(INSTRUCTIONS FOR THE TASK) Return, from the data that follows, each line that holds the word "output".
---- PROVIDED DATA
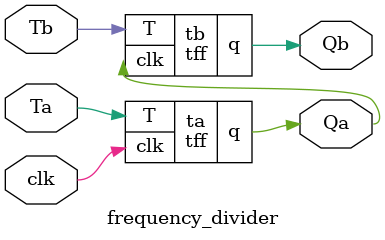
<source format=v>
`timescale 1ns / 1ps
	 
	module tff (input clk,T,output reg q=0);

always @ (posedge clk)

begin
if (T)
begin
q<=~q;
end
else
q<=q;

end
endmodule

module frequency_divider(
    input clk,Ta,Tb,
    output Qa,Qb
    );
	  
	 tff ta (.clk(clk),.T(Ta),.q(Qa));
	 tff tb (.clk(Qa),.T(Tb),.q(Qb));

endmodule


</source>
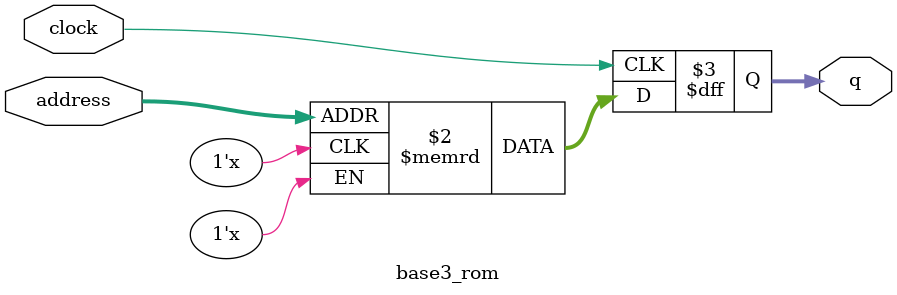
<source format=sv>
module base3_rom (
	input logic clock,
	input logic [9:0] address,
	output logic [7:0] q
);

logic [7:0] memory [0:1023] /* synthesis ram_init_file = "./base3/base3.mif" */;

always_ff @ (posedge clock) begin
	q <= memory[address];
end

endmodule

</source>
--------
(ANSWER FOR THE TASK)
	module tff (input clk,T,output reg q=0);
    output Qa,Qb
	output logic [7:0] q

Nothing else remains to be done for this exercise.